Eucaristía y Cielo
El Cielo es
nuestra patria.
En el día de la
Ascensión, Cristo subió al Cielo para tomar posesión de su gloria y prepararnos
un lugar. Con Él, la humanidad redimida podrá penetrar en el Cielo. Consciente
de que el Cielo no nos está jamás cerrado, vivimos en la expectativa del día en
que sus puertas se abrirán de para en par para que en él entremos. Esperanza
esta que nos anima y por sí bastaría para obligarnos a llevar una vida
cristiana digna y sobrellevar con paciencia todas las contrariedades con tal de
alcanzar ese Cielo prometido.
Sin embargo,
Cristo, como muestra de amor, para sostener esa esperanza del Cielo creó el
lindo Cielo eucarístico, pues la Eucaristía es un Cielo anticipado. ¿Acaso en
la Eucaristía no viene Jesús, bajando a la tierra y trayéndonos ese Cielo
consigo? ¿Acaso donde está Jesús no está el Cielo? Si Jesús está
sacramentalmente en la Eucaristía, trae consigo también el Cielo.
Su estado,
aunque velado a nuestros sentidos exteriores, es un estado de gloria, de
triunfo, de felicidad, exento de las miserias de la vida.
Al comulgar a
Jesús en la Eucaristía, júbilo y gloria del Paraíso, recibimos igualmente el
Cielo. Se nos da para mantener viva en nosotros el recuerdo de la verdadera
patria y no desfallecer al pensar en ella. Se da y permanece corporalmente en nuestros
corazones en cuanto subsisten las especies sacramentales. Una vez destruidas
éstas, vuelve nuevamente al Cielo, pero permanece en nosotros por su gracia y
por su presencia amorosa. Nos deja los efectos de su presencia: amor, pureza,
fuerza, alegría y gozo.
¿Por qué es tan
rápida su visita? Porque la condición indispensable a su presencia corporal
resucitada está en la integridad de las Santas Especies.
Jesús, viniendo
a nosotros en la Eucaristía, trae consigo los frutos y las flores del Paraíso.

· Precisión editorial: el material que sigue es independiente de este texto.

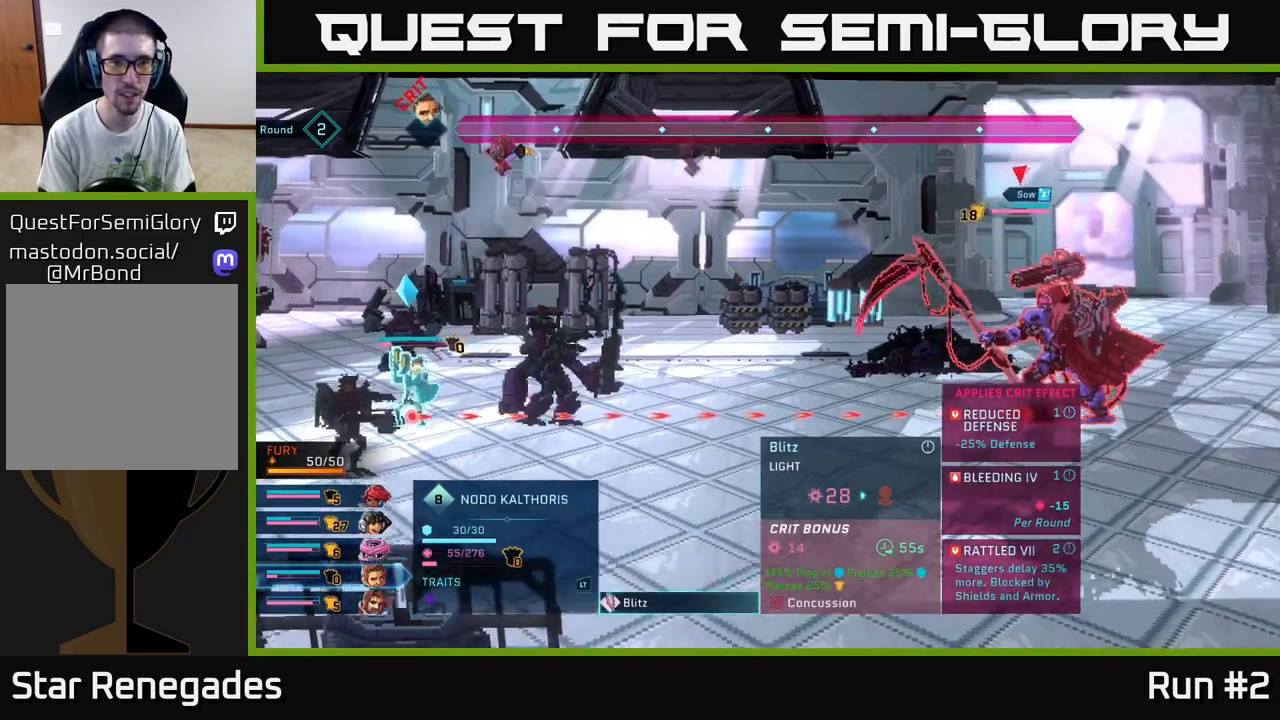
{"buttons": [], "left_stick": "center", "right_stick": "center", "events": []}
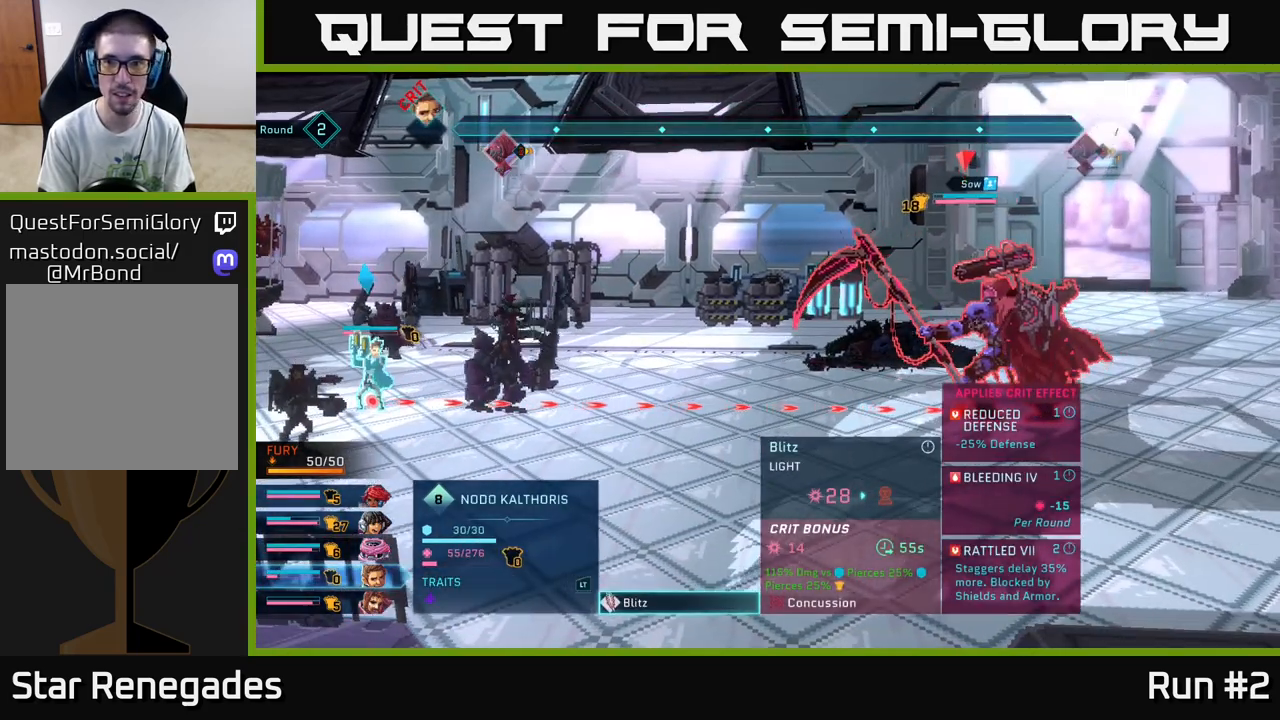
{"buttons": [], "left_stick": "center", "right_stick": "center", "events": []}
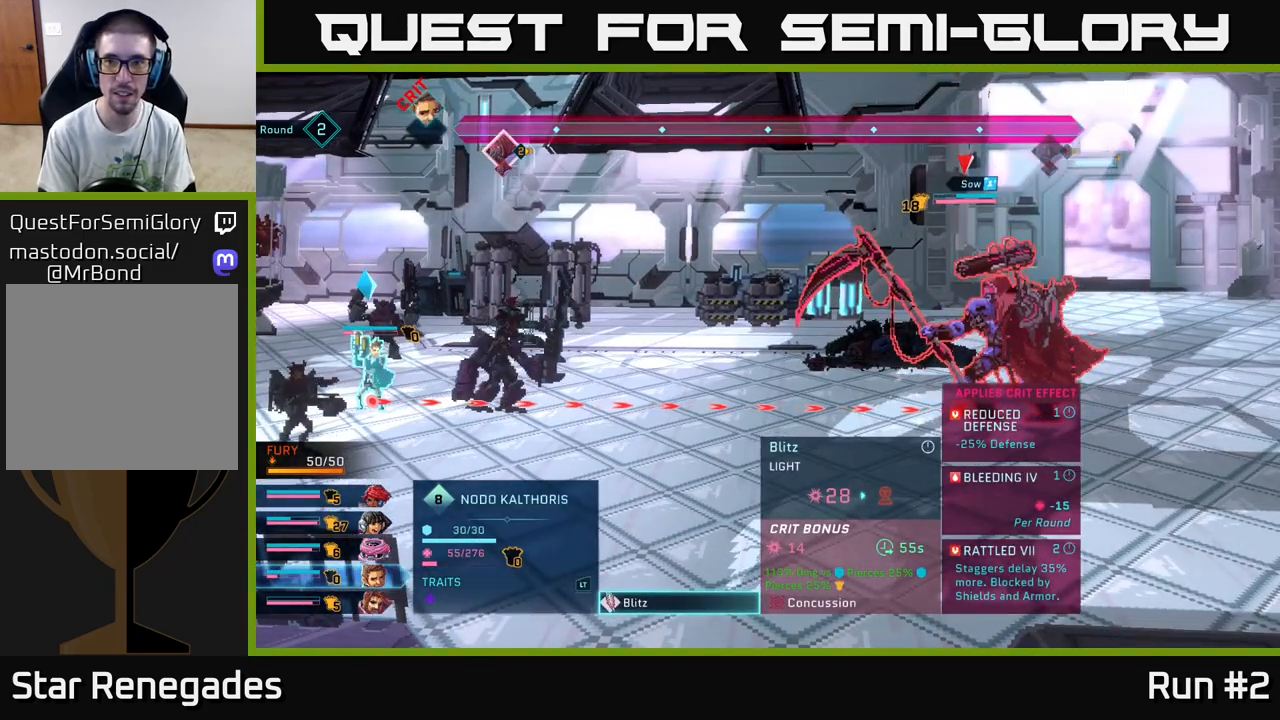
{"buttons": [], "left_stick": "center", "right_stick": "center", "events": []}
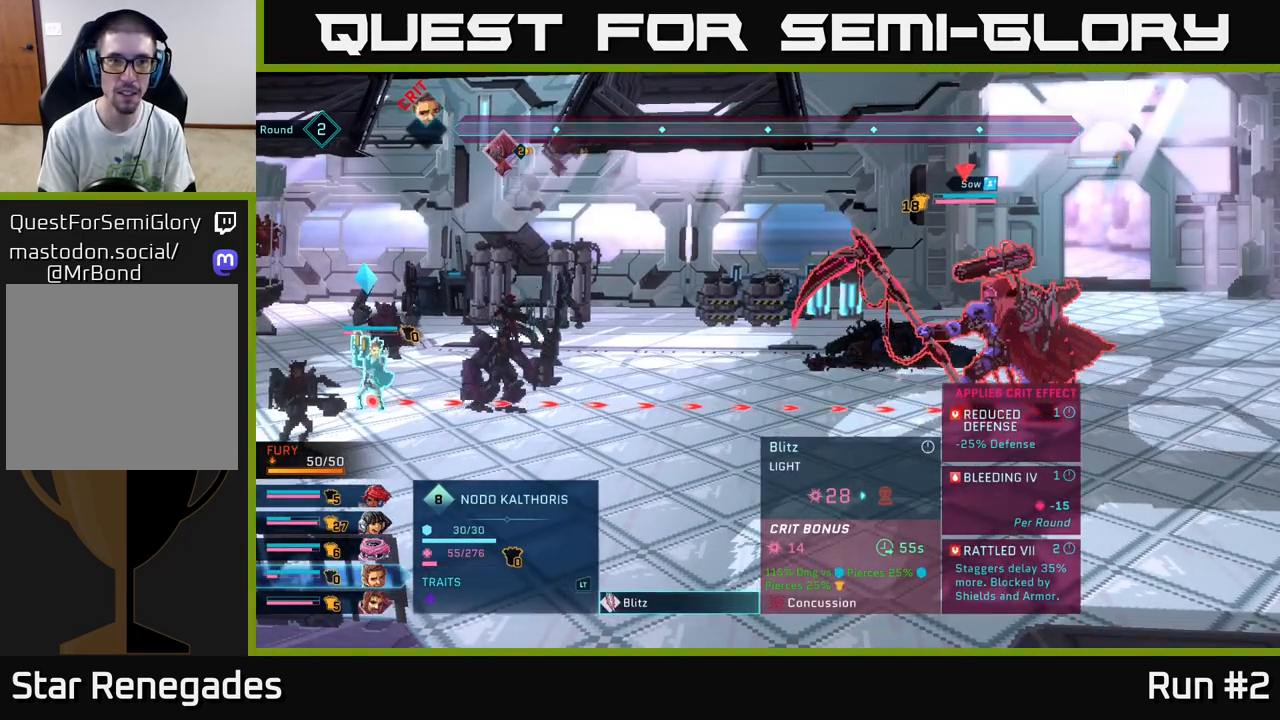
{"buttons": ["A"], "left_stick": "center", "right_stick": "center", "events": [[400, "A", "down"]]}
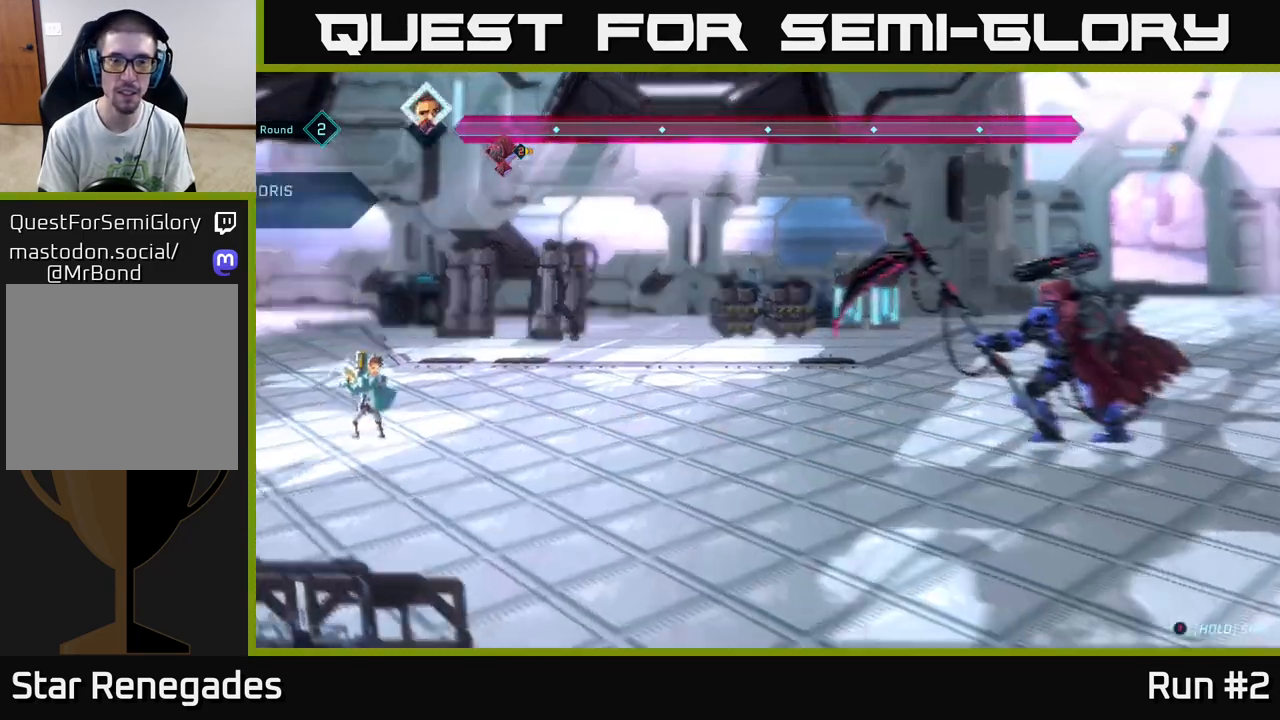
{"buttons": [], "left_stick": "center", "right_stick": "center", "events": [[50, "A", "up"]]}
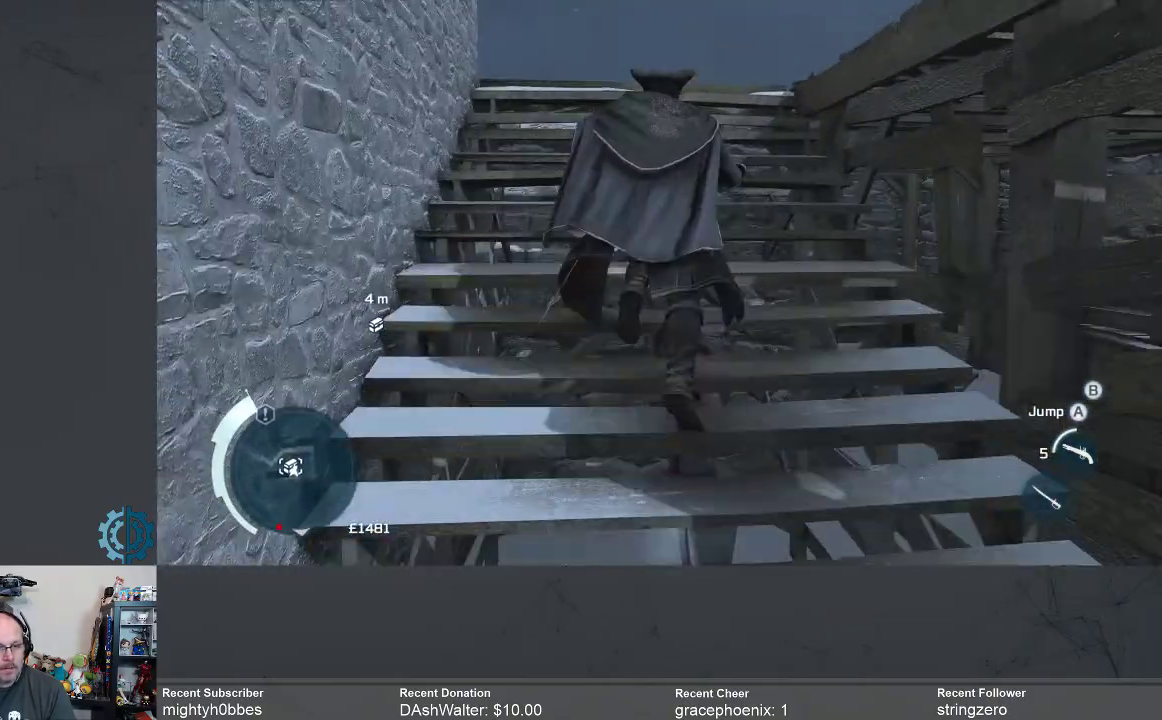
Gameplay with a controller (Xbox layout); each line is a JSON object with the inputs held at the frame after it. "events" lists button and stick changes between this image and that frame as [ms after this image, input, new state], when the widget could be followed in between.
{"buttons": [], "left_stick": "up", "right_stick": "center"}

¿Cuáles son éstas? Lo ignoro. No los podemos ver, pero sentimos su suave
perfume.
¿Cuáles son los
bienes celestes que nos vienen con Jesús, cuando lo recibimos en la Eucaristía?
En primer
lugar, la gloria. Es verdad que la gloria de los Santos es
una flor que sólo se abre ante el sol del Paraíso, gloria ésta que no nos es
dada en la tierra. Pero recibimos el germen oculto, que la contiene toda
entera, como la semilla que contiene la espiga. La Eucaristía deposita en
nosotros el fermento de la resurrección, a causa de una gloria especial y más
brillante que, sembrada en la carne corruptible, brotará sobre nuestro cuerpo
resucitado e inmortal.
En segundo
lugar, la felicidad. Nuestra alma, al entrar en el Cielo, se
verá en plena posesión de la felicidad del propio Dios, sin miedo a perderla o
de verla disminuir. ¿Y en la comunión no recibimos alguna parcelita de esa real
felicidad? No nos es dada en su totalidad, pues entonces nos olvidaríamos del
Cielo. Pero, ¡cuánta paz, cuánta dulce alegría no acompaña en la comunión!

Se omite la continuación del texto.